Once you all have your weapons and can practically taste the bloodlust in the air, it’s time to strike! Rush the guard tower and cut every last one of their bitch asses. Make sure someone smashes the radio and security cameras, because it’ll prevent the guards from calling reinforcements and that, my friends, will be crucial in the final step of the guide.
WEEK THREE (Part two): Busting your homies out of prison
Now that all of the on-duty guards are dead, it’s your best chance to break out. Grab the keys from one of the guards’ corpses and bust out the rest of your homies who didn’t come on the initial raid of the tower! By the time the other guards catch word of the riot, you all will be a veritable army. Those underpaid guards don’t stand a snowball’s chance in hell of stopping your and your crew at this point, so slaughter all who stand in the way of you and that sweet, sweet iron door to freedom.
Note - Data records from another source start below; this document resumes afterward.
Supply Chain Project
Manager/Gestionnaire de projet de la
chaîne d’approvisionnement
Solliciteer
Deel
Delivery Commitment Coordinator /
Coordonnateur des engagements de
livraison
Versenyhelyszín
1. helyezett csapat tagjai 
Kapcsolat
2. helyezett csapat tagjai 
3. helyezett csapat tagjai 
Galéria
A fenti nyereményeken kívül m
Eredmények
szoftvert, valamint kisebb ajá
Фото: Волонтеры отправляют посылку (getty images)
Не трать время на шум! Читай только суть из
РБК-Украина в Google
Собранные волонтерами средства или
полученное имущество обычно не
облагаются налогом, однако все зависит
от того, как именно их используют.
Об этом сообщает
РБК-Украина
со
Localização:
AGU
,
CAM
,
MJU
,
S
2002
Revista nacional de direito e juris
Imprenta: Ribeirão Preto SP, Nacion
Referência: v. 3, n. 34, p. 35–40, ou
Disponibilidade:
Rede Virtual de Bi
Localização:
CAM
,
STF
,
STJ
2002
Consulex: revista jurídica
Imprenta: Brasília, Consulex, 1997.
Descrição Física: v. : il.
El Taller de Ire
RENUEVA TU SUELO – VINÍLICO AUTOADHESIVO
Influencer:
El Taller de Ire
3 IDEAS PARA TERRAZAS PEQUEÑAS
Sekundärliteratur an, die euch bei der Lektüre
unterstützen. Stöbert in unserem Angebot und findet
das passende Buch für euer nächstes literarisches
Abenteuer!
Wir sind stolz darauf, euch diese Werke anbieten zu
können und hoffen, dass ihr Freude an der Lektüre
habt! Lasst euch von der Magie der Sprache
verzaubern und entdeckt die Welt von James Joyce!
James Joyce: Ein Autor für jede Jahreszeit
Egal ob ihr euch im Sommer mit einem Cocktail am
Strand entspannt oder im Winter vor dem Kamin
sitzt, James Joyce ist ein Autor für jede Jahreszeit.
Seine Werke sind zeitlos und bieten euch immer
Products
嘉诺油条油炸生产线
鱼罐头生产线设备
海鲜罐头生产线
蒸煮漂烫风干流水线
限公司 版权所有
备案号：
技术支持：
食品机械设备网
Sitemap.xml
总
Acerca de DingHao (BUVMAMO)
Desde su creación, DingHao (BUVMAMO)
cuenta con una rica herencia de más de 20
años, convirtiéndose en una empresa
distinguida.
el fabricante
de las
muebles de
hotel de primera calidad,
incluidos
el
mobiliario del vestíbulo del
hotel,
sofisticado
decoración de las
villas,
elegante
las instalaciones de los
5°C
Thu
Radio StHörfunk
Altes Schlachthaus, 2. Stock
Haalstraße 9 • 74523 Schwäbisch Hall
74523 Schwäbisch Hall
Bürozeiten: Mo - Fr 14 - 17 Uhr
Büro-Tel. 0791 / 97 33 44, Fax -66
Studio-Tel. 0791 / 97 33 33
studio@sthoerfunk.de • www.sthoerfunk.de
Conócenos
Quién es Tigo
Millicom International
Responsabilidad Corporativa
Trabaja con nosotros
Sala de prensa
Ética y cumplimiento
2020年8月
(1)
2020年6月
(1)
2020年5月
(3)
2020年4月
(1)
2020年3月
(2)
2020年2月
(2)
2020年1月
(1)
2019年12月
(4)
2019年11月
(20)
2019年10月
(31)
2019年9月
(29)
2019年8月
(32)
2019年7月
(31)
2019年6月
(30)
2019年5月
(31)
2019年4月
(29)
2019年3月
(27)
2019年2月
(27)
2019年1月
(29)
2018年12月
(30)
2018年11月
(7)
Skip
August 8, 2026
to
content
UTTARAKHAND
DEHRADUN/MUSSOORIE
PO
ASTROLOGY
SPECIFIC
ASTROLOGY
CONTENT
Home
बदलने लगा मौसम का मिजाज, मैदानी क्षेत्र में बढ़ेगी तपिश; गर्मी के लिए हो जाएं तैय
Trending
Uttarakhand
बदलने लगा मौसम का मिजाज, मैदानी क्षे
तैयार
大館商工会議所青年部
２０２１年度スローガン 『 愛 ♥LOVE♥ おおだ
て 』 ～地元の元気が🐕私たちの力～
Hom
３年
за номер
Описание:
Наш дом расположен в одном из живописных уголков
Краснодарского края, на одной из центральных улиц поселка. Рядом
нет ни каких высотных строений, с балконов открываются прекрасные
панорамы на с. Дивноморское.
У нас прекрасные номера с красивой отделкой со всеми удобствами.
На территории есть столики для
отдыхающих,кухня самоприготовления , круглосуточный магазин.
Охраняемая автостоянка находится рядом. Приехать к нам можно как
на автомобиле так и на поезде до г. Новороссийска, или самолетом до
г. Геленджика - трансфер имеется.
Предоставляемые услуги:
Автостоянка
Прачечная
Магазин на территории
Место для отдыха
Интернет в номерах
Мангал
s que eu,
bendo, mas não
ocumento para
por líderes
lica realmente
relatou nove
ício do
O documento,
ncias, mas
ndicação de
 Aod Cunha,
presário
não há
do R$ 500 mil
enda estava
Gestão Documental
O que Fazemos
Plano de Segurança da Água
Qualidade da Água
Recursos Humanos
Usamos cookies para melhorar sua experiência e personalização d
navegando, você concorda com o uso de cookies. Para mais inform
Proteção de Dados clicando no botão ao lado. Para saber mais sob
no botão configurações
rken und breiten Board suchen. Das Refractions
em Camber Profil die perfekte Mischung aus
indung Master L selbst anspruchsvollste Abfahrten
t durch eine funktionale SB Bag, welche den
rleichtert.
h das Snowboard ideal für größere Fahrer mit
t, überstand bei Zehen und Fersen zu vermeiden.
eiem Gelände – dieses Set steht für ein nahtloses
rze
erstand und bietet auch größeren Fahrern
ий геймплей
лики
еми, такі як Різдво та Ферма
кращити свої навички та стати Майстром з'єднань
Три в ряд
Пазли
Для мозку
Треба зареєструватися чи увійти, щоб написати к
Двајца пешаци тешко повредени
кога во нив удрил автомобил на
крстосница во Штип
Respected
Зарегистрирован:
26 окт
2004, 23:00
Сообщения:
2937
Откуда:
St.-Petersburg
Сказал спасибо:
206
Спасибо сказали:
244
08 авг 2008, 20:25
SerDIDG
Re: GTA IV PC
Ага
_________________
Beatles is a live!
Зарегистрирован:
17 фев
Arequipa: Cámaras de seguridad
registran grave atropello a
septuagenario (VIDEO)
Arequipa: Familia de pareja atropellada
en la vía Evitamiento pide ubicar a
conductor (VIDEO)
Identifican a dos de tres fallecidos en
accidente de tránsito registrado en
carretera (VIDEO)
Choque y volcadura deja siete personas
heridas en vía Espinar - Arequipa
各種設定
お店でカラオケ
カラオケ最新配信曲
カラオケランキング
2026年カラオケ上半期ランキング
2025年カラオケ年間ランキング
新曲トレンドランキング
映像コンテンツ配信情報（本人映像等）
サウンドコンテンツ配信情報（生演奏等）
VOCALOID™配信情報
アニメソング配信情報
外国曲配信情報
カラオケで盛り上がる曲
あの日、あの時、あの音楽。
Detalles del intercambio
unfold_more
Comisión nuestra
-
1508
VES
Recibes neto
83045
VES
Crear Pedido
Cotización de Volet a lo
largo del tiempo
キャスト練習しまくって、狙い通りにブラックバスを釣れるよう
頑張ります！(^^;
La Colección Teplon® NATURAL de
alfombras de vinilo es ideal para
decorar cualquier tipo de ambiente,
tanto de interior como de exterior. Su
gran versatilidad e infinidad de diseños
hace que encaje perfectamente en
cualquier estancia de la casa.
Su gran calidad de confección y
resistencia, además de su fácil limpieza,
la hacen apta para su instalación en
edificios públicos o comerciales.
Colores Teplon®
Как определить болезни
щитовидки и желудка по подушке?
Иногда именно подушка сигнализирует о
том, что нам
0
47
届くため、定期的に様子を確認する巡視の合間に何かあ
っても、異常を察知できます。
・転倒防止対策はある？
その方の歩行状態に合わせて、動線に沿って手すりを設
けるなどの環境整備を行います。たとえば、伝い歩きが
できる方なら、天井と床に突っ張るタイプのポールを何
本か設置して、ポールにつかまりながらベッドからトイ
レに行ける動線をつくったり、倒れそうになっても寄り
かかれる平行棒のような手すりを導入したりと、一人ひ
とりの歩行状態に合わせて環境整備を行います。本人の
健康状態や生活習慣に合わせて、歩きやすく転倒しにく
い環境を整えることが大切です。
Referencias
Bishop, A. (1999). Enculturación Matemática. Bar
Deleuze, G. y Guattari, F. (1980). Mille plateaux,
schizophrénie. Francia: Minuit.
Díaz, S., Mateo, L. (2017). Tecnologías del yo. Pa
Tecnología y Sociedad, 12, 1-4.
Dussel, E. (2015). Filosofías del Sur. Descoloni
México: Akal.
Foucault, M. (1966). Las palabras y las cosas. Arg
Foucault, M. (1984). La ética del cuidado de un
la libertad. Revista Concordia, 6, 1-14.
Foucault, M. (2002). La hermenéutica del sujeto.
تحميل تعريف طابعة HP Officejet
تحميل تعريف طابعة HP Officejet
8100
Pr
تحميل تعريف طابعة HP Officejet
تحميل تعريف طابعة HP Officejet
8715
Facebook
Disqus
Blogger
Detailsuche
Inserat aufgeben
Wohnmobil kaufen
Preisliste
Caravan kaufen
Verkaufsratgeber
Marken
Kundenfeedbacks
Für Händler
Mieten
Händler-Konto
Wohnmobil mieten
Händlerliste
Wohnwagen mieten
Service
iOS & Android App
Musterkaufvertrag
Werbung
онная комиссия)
After all is said and done, you, Richard, and the rest of your crew will be standing in broad daylight in the middle of a street in Albuquerque, with absolutely no idea what to do next. Lots of ideas are being bounced around — you think everyone should go their separate ways, Richard suggests a hostile takeover of Albuquerque’s gang scene, and Blade from cell block C is oddly insistent that you keep the knitting circle going. So you’re reached a crossroads.
The sanest option should be perfectly clear to you at this point: You need to murder Richard. He’s been a valuable ally, but you can’t have him polluting these innocent young prisoners’ minds with the idea that life in a gang is something that’s worth living. So do what anyone would: tell him his shoe’s untied, and ruthlessly take his life when he looks down.
Blade’s idea of a knitting circle is, honestly, not bad — knitting’s an invigorating and productive hobby – but honestly, it’s just best to cut off all ties that could remind you of your life in prison.
After all, you’re just a normal, average citizen, who like everyone else occasionally commits a victimless offense. So take a deep breath of that New Mexican air, call your coke dealer, Pablo, and get back to your nondescript, average American life.